Welcome: Enjoy our past, believe in our future
Published 10:52 pm Saturday, March 3, 2012
There’s just something about walking over the Edmund Pettus Bridge. There’s just something about reaching the apex of the bridge and looking down, envisioning what it must have been like in March 1965.
What would you have done if faced with such a decision?
Would you have turned around and headed home or would you have continued on, believing in your heart that you were right and that changes must be made?
Thankfully for us all, those brave marchers on that fateful Sunday morning chose to continue on — despite knowing they would be attacked and beaten.
Today, we will once again honor their sacrafice and their bravery. Today we will once again honor their commitment to changing our country for the better, assuring everyone has the same civil rights and those rights are protected.
For Selma, it is likely best known for the events of Bloody Sunday and the place it holds in American history. But there is so much more to the Queen City.

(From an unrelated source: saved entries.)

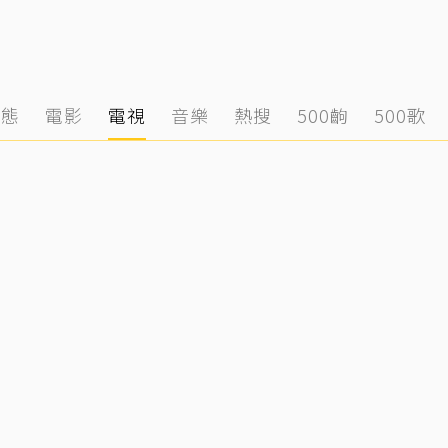
動態
電影
電視
音樂
熱搜
500齣
500歌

It had a rich history long before March 1965 and it continues today to be one the most historic cities in the state and nation.
But, Selma also has a future; a bright future.
Despite what some would consider chronic unemployment, Selma is home to a proud people, a proud workforce, who have made companies like Zeigler, International Paper, Bush Hog and others very successful.
Selma sits in the middle — as the capital — of Alabama’s Black Belt, an area with unmeasurable potential when it comes to natural resources.
Does Selma have it’s problems? Absolutely, and far too often those problems overshadow the great things taking place.
Today, as we welcome thousands upon thousands of guests to our town, it would be wise for us to welcome them by saying, “welcome to Selma. Enjoy our past, but believe in our future.”